SocGen moderately bullish on commodities
The latest quarterly Commodities Review from Societe Generale (SocGen) asserts at the outset that from a top-down, macro approach,
The latest quarterly Commodities Review from Societe Generale (SocGen) asserts at the outset that from a top-down, macro approach, the bank is moderately bullish on commodities as a group for the rest of 2010, but that the prices of individual commodities are expected to vary considerably. The bifurcation of economic growth and the emphasis on developing nations points in particular towards base metals, steel, iron ore and energy.
The bank suggests that moderate support for commodities will come over the next few quarters from both fundamental end-user commodity consumption and investor commodity demand. Economic growth is expected to top 6% in emerging countries and come in at slightly above 2% in developed economies as expansionary monetary and fiscal policies are working better in the former - a two-lane highway expected to persist some way beyond 2010. Furthermore the emphasis on emerging economies is on the development of infrastructure, which particularly requires the commodities listed above.
The bank suggests that we are looking for “binary inflation”. Large output gaps persist in the developed economies, which should keep inflation well contained in 2010 and 2011, while there are mounting inflation risks in the emerging economies.
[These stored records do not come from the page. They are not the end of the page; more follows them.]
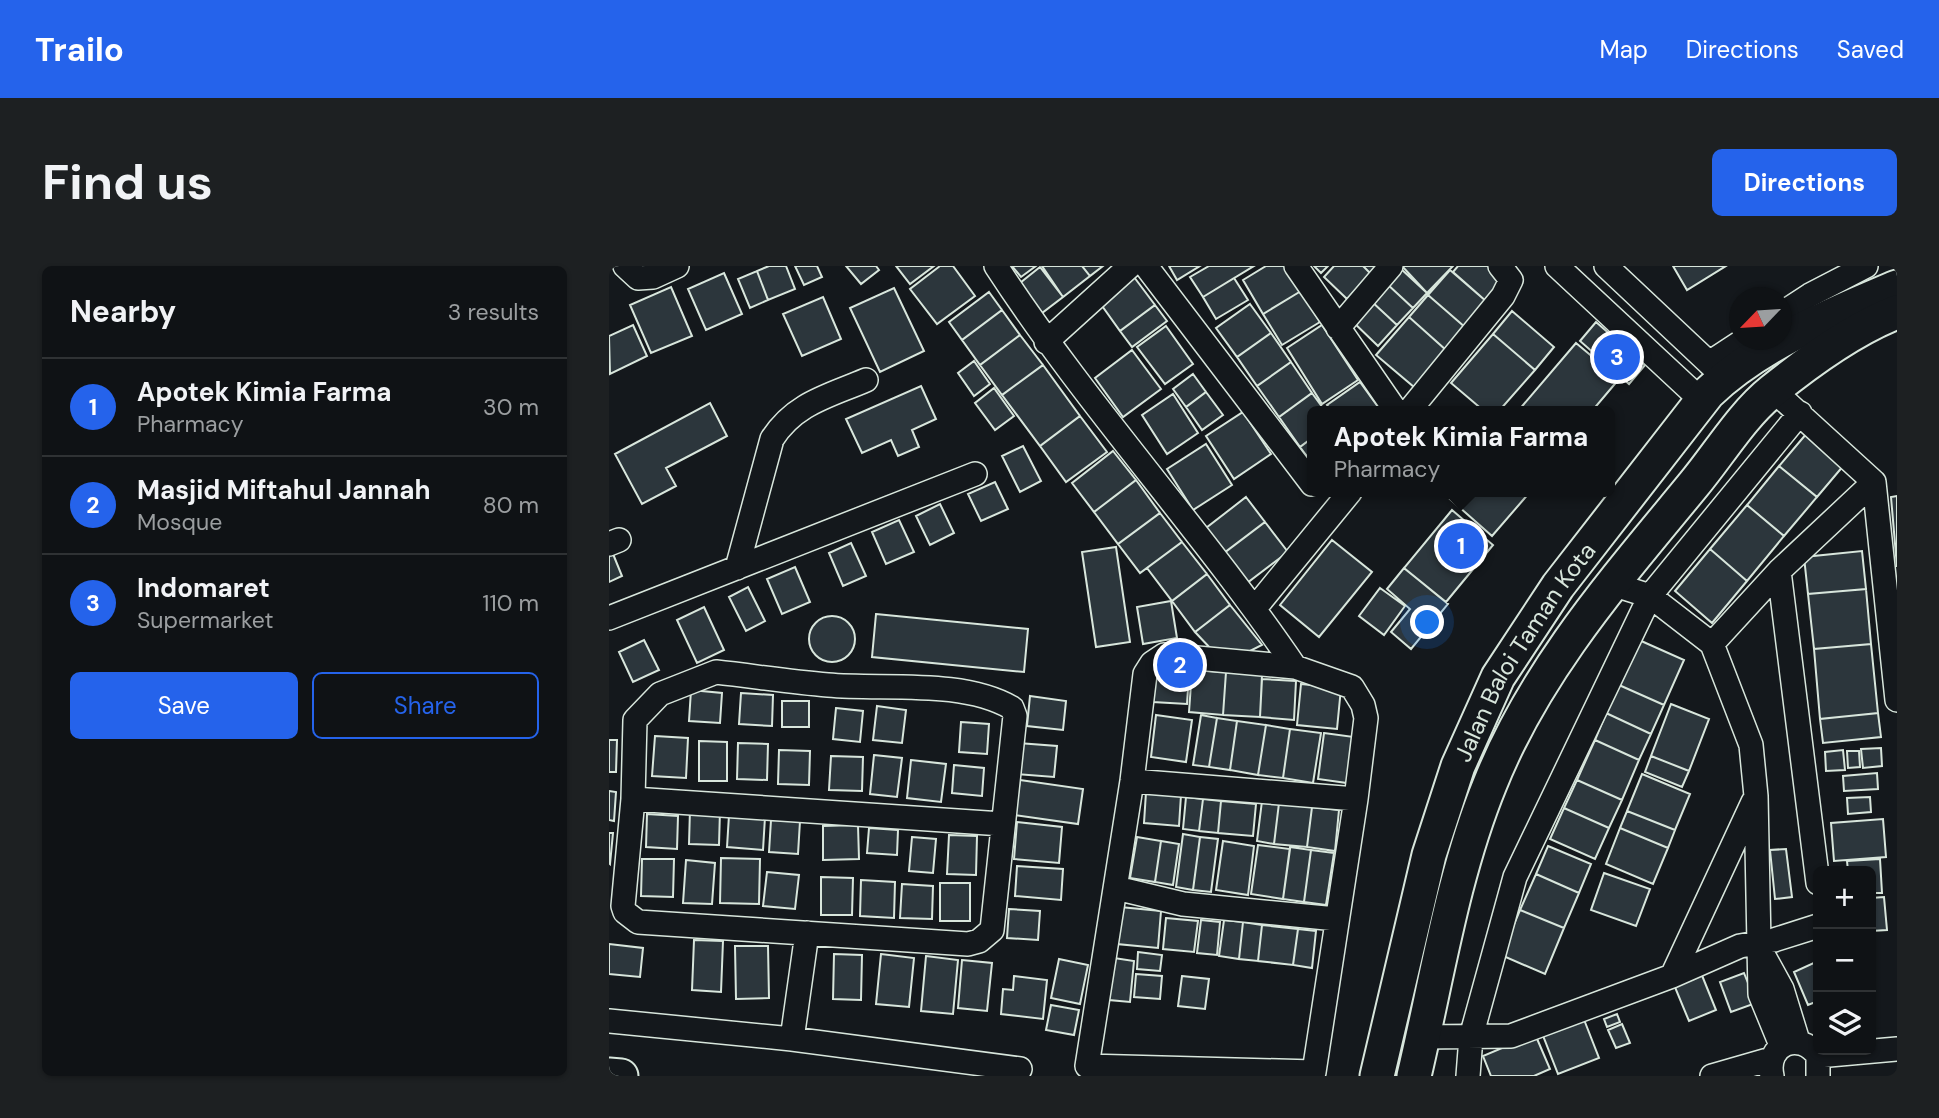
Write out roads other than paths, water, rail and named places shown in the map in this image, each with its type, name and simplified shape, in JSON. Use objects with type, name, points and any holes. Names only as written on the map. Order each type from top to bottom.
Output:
[{"type":"highway","name":"Jalan Baloi Taman Kota","points":[[1377,1076],[1433,842],[1458,766],[1498,677],[1558,586],[1711,380],[1781,342],[1897,287]]},
{"type":"highway","name":"Jalan Baloi Taman Kota","points":[[1415,1076],[1468,851],[1489,785],[1528,702],[1584,619],[1773,390],[1875,321],[1897,312]]},
{"type":"highway","points":[[1433,842],[1468,851]]},
{"type":"highway","points":[[609,1075],[621,1076]]},
{"type":"street","points":[[625,266],[638,278],[653,278],[677,266]]},
{"type":"street","points":[[996,266],[1046,342],[1255,608],[1295,667]]},
{"type":"street","points":[[1046,342],[1130,266]]},
{"type":"street","points":[[1146,266],[1307,477]]},
{"type":"street","points":[[1296,266],[1393,406]]},
{"type":"street","points":[[1338,328],[1391,266]]},
{"type":"street","points":[[1413,406],[1503,296],[1511,280],[1500,266]]},
{"type":"street","points":[[1557,266],[1711,380]]},
{"type":"street","points":[[1792,307],[1866,266]]},
{"type":"street","points":[[1607,267],[1711,380]]},
{"type":"street","points":[[1711,380],[1736,350]]},
{"type":"street","points":[[737,568],[772,439],[784,421],[806,405],[866,380]]},
{"type":"street","points":[[1773,390],[1874,482],[1897,700]]},
{"type":"street","points":[[1468,1076],[1472,1037],[1515,877],[1650,596],[1800,413]]},
{"type":"street","points":[[609,618],[975,474]]},
{"type":"street","points":[[1711,644],[1779,571],[1874,482]]},
{"type":"street","points":[[1322,497],[1335,513]]},
{"type":"street","points":[[1255,608],[1346,497]]},
{"type":"street","points":[[1779,571],[1816,866]]},
{"type":"street","points":[[1612,584],[1650,596],[1711,644],[1751,745],[1756,796],[1757,944],[1782,989],[1781,1055]]},
{"type":"street","points":[[1164,655],[1295,667],[1352,687],[1363,705],[1366,719],[1313,1074],[1087,1066],[1132,781],[1145,674],[1152,663],[1164,655]]},
{"type":"street","points":[[716,672],[829,685],[935,690],[990,697],[1005,704],[1012,708],[1015,716],[1002,824],[992,930],[979,941],[968,944],[638,922],[630,918],[623,906],[633,799],[635,720],[660,694],[716,672]]},
{"type":"street","points":[[1132,781],[1356,799]]},
{"type":"street","points":[[1672,976],[1756,796]]},
{"type":"street","points":[[633,799],[1002,824]]},
{"type":"street","points":[[1116,888],[1183,904],[1336,919]]},
{"type":"street","points":[[1423,1037],[1511,1037],[1672,976],[1740,946],[1757,944],[1813,927]]},
{"type":"street","points":[[792,1039],[807,933]]},
{"type":"street","points":[[609,1021],[792,1039],[1020,1069]]},
{"type":"street","points":[[1712,1076],[1781,1055],[1807,1044],[1818,1066],[1897,1049]]},
{"type":"place","name":"Indomaret","points":[[1617,357]]},
{"type":"place","name":"Apotek Kimia Farma","points":[[1461,546]]},
{"type":"place","name":"Masjid Miftahul Jannah","points":[[1180,665]]}]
A debate over the medium term inflation outlook is beginning “to flare”, however, and SocGen is of the view that inflation is very likely to be the next hurdle to overcome.
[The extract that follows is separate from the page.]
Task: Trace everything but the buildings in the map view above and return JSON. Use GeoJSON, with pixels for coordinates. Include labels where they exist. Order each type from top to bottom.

The bank is looking for an upward trend in gold and silver over the next few quarters, driven by increasing inflationary fears and concerns that developed countries might be tempted to monetise some of their hefty sovereign debt. The average for the final quarter of this year is forecast at USUSD1,325 while that of silver is pegged at USUSD21.75. The gold average for 2011 is expected to be the highest for the medium term, with prices coming down gradually thereafter. The industrial element in silver’s character is expected to keep silver prices higher for slightly longer, with 2012 the peak year. The trend, while upwards, is expected to be bumpy and long-term investors are cautioned that they must be prepared to ride out periods of volatility.
Meanwhile the platinum group metals, which have carried the banner for the precious sector since late 2008, are now expected to give up this leading role to gold and silver.
Among the base metals, SocGen notes that LME lead inventory continues to rise but that current stock levels still provide limited demand coverage. Lead is expected to benefit from a significant boost from the rebound in the global auto sector (the bank is looking for a 40% increase in auto production against 2009). Zinc’s price upside is expected to be constrained by a sustained market surplus - refined production is forecast to increase by 8% year-on-year in 2010. Nickel prices surged in the first quarter of this year as stainless steel producers increased their production rates and LME stocks have begun to decline. Stainless production is expected to rise by more than 14% this year, driven in particular by autos and domestic appliances. Aluminium is seeing significant smelter restarts, both in China and the west as a result of rising prices. Chinese copper demand, meanwhile, is expected to underpin a near 7% increase in global demand and LME inventories have been declining since mid-February.
China of course remains a key element in the outlook. The SocGen economists are expecting a revaluation of the yuan this year, and argue that such a revaluation is more likely to support commodities then impede Chinese exports.